57. Surely, the Applicant herein is seeking to invite the Honourable court to commit an illegality, in the name of directing the Deputy Registrar to execute Transfer instruments in respect of properties for which no Judgment was ever issued.

58. In a nutshell, I am afraid that the Deputy Registrar cannot be directed to execute the Transfer instruments or such other document in respect of L.R No. Block 105/1393 and 1394, respectively in the manner sought or at all.

Final Disposition 59. Before rendering and making the dispositive orders, it is imperative to state that if the Plaintiff/Applicant has since found and established that the Judgment which was issued in his favor is not enforceable, then it behooves the Plaintiff/Applicant to reconsider the entire dispute taking into account the obtaining developments.
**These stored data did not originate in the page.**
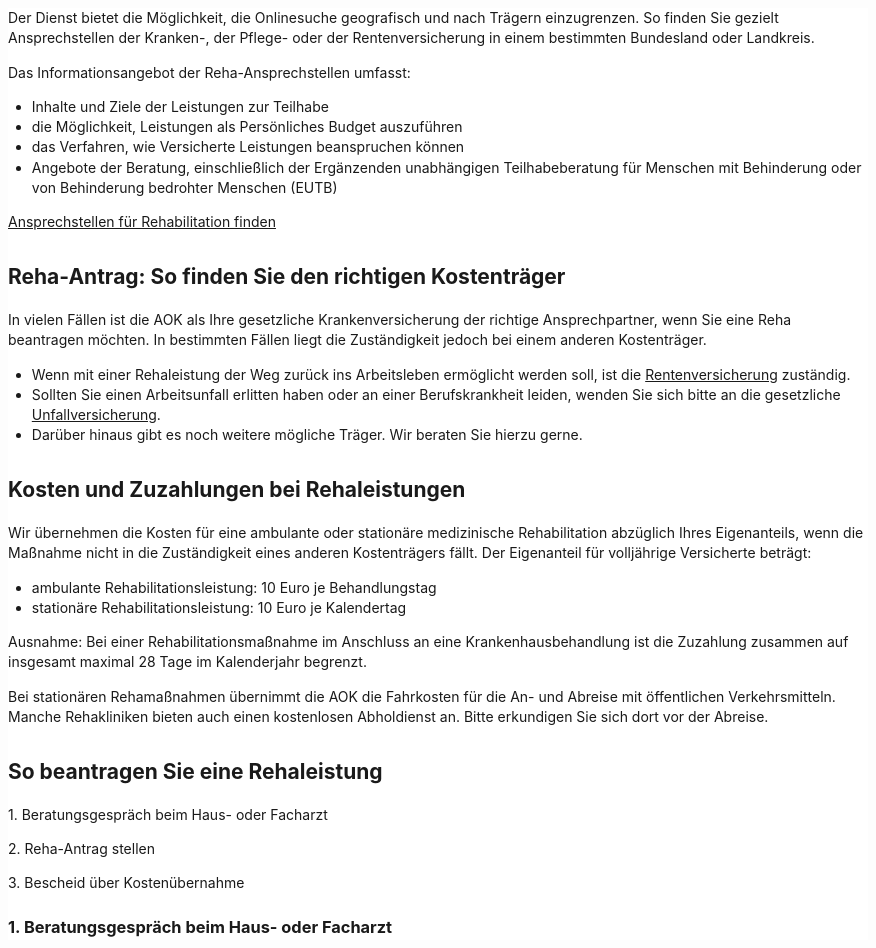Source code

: Der Dienst bietet die Möglichkeit, die Onlinesuche geografisch und nach Trägern einzugrenzen. So finden Sie gezielt Ansprechstellen der Kranken-, der Pflege- oder der Rentenversicherung in einem bestimmten Bundesland oder Landkreis.

Das Informationsangebot der Reha-Ansprechstellen umfasst:

- Inhalte und Ziele der Leistungen zur Teilhabe
- die Möglichkeit, Leistungen als Persönliches Budget auszuführen
- das Verfahren, wie Versicherte Leistungen beanspruchen können
- Angebote der Beratung, einschließlich der Ergänzenden unabhängigen Teilhabeberatung für Menschen mit Behinderung oder von Behinderung bedrohter Menschen (EUTB)

[Ansprechstellen für Rehabilitation finden](http://www.ansprechstellen.de/)

## Reha-Antrag: So finden Sie den richtigen Kostenträger

In vielen Fällen ist die AOK als Ihre gesetzliche Krankenversicherung der richtige Ansprechpartner, wenn Sie eine Reha beantragen möchten. In bestimmten Fällen liegt die Zuständigkeit jedoch bei einem anderen Kostenträger.

- Wenn mit einer Rehaleistung der Weg zurück ins Arbeitsleben ermöglicht werden soll, ist die [Rentenversicherung](https://www.deutsche-rentenversicherung.de/DRV/DE/Home/home_node.html;jsessionid=BAE73BA2CC6560DED7956A08EB0D6754.delivery2-3-replication "Die Seite \"Deutsche Rentenversicherung\" öffnet sich in einem neuen Browserfenster. ") zuständig.
- Sollten Sie einen Arbeitsunfall erlitten haben oder an einer Berufskrankheit leiden, wenden Sie sich bitte an die gesetzliche [Unfallversicherung](https://www.dguv.de/de/index.jsp "Die Seite \"Deutsche Gesetzliche Unfallversicherung\" öffnet sich in einem neuen Browserfenster. ").
- Darüber hinaus gibt es noch weitere mögliche Träger. Wir beraten Sie hierzu gerne.

## Kosten und Zuzahlungen bei Rehaleistungen

Wir übernehmen die Kosten für eine ambulante oder stationäre medizinische Rehabilitation abzüglich Ihres Eigenanteils, wenn die Maßnahme nicht in die Zuständigkeit eines anderen Kostenträgers fällt. Der Eigenanteil für volljährige Versicherte beträgt:

- ambulante Rehabilitationsleistung: 10 Euro je Behandlungstag
- stationäre Rehabilitationsleistung: 10 Euro je Kalendertag

Ausnahme: Bei einer Rehabilitationsmaßnahme im Anschluss an eine Krankenhausbehandlung ist die Zuzahlung zusammen auf insgesamt maximal 28 Tage im Kalenderjahr begrenzt.

Bei stationären Rehamaßnahmen übernimmt die AOK die Fahrkosten für die An- und Abreise mit öffentlichen Verkehrsmitteln. Manche Rehakliniken bieten auch einen kostenlosen Abholdienst an. Bitte erkundigen Sie sich dort vor der Abreise.

## So beantragen Sie eine Rehaleistung

1\. Beratungsgespräch beim Haus- oder Facharzt

2\. Reha-Antrag stellen

3\. Bescheid über Kostenübernahme

### 1\. Beratungsgespräch beim Haus- oder Facharzt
60. Certainly, the Plaintiff/Applicant may be called upon to do much more than scratching on the surface on the impugned Judgment.

61. Be that as it may, whatever the Plaintiff may wish to do is subject to the wisdom and advise of his Learned Counsel.

62. Nevertheless and having made the foregoing observations, the current Application which has been filed and mounted by the Plaintiff/Applicant, is no doubt, misconceived, legally untenable and bad in law.

63. In a nutshell, the Application dated the 2nd of December 2022, be and is hereby Dismissed albeit as to no order as to costs.

64. It is so Ordered.

DATED, SIGNED AND DELIVERED AT NAIROBI THIS 2NDDAY OF FEBRUARY 2023. OGUTTU MBOYA,JUDGEIn the Presence of:Benson - Court Assistant.Mrs. Kirui for the Plaintiff/Applicant.Mr. Maina h/b for Mr. Ngata Kamau for the 1st Defendant.Mr. Njuguna h/b for Mr. Macharia Gakuo for the 2nd Defendant/Respondent.